▸ **À FAIRE**:
1. Dans le texte sur le travail forcé en Chine, en quoi les « cadres » se transforment-ils sous l'effet des erreurs de traduction des reportages occidentaux ?
2. Reprenez, s'il vous plaît, le texte sur le travail forcé en Chine à la suite de sa dernière phrase.

▸ **TEXTE**:

################

Mais malgré les lois chinoises qui l’interdisent, le travail forcé persiste, et pas seulement chez les Ouïgours. Pays en développement, la Chine a encore un long chemin à parcourir pour améliorer les conditions de travail et son infrastructure juridique a un besoin urgent de modernisation. Même lorsque les lois nationales sont progressistes, leur application peut être médiocre – du fait de l’incompétence, de l’ignorance ou de la corruption pure et simple au niveau local. Cependant, Aspi voit le travail forcé dans des conditions de travail essentiellement inférieures aux normes et même dans des activités quotidiennes inoffensives comme prendre une douche ou apprendre le mandarin.
La critique de CoWestPro révèle les pièges des reportages occidentaux sur les violations des droits de l’homme en Chine, les erreurs de traduction et l’absence de prise en compte du contexte alimentant les idées nébuleuses de “génocide culturel” : Les “cadres” deviennent des “gardiens” ; la “perspective moderne” que les jeunes travailleurs ouïgours peuvent acquérir en se mêlant à des personnes d’ethnies différentes sur le lieu de travail et en dehors devient un “endoctrinement idéologique”. La pratique britannique maintient la politique hors du lieu de travail, mais est-ce une violation des droits de l’homme pour le Parti communiste chinois d’appeler les travailleurs chinois, y compris les Ouïgours, à exprimer leur gratitude pour leurs succès dans la réduction de la pauvreté, la lutte contre le covid, le maintien d’un progrès économique et social constant ?
L’article de CoWestPro n’a pas pour but de blanchir les faits – au moins certaines des allégations méritent une enquête plus approfondie – mais il dénonce de manière convaincante le rapport Aspi, avec son sensationnalisme et sa déformation des faits, comme une pièce délibérée de désinformation destinée à diaboliser le gouvernement chinois et à nuire à sa réputation sur la scène mondiale.

################

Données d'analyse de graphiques
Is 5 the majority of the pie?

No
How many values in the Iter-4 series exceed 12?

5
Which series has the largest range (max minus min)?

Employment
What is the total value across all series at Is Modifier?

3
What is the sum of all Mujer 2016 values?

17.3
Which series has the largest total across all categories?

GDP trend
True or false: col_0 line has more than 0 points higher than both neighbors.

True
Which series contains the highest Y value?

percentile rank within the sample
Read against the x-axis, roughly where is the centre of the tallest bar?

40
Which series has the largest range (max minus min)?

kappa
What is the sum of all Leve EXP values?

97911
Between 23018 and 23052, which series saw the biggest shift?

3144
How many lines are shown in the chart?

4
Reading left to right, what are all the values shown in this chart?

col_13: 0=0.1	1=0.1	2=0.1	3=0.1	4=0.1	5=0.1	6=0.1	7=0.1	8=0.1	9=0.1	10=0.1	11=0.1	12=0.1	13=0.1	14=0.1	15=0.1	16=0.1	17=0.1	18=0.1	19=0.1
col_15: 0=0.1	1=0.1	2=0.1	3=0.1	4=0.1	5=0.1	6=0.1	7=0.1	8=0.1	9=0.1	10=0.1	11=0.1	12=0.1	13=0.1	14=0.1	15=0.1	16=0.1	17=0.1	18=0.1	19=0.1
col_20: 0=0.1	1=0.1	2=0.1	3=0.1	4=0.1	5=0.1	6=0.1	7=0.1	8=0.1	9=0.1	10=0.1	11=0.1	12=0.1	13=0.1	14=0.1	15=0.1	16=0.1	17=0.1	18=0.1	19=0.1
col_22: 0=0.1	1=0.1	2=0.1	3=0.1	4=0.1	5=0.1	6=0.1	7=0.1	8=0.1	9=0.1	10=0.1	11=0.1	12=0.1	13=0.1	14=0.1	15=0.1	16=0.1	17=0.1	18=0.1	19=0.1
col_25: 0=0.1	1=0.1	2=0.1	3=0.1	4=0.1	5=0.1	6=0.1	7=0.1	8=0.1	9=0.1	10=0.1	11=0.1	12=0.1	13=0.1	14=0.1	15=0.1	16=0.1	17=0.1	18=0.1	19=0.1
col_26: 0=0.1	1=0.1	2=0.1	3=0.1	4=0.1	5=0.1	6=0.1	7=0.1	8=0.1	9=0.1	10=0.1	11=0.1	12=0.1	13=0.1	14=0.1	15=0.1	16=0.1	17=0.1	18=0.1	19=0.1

################

▸ **RÉSULTATS ATTENDUS**:
1. Ils deviennent des « gardiens ».

2.
En fait, le rapport de l’Aspi pourrait bien avoir apporté aux Ouïgours des difficultés économiques considérables, la désignation de fournisseurs ayant probablement contribué à la perte d’emplois. Les efforts visant à réduire leur pauvreté ont peut-être été freinés par la perturbation des programmes de formation des travailleurs du gouvernement, que tous les gouvernements sont d’ailleurs tenus de fournir par les Nations unies, en particulier pour les jeunes, les femmes, les personnes défavorisées et marginalisées.
Le document de CoWestPro – et les questions qu’il soulève – mérite une réflexion sérieuse au sein du mouvement syndical : les conventions de l’ONU et de l’OIT doivent-elles être considérées comme fixant une norme unique pour tous les lieux de travail ou comme un guide laissant une marge de flexibilité dans la pratique pour tenir compte des différences de conditions culturelles et nationales ? Plutôt que de se précipiter pour soutenir les interdictions et les sanctions, mieux vaut offrir des conseils pour améliorer les lois sur le travail et la lutte contre les discriminations et soutenir le développement durable de la Chine dans le cadre de son 14e plan quinquennal.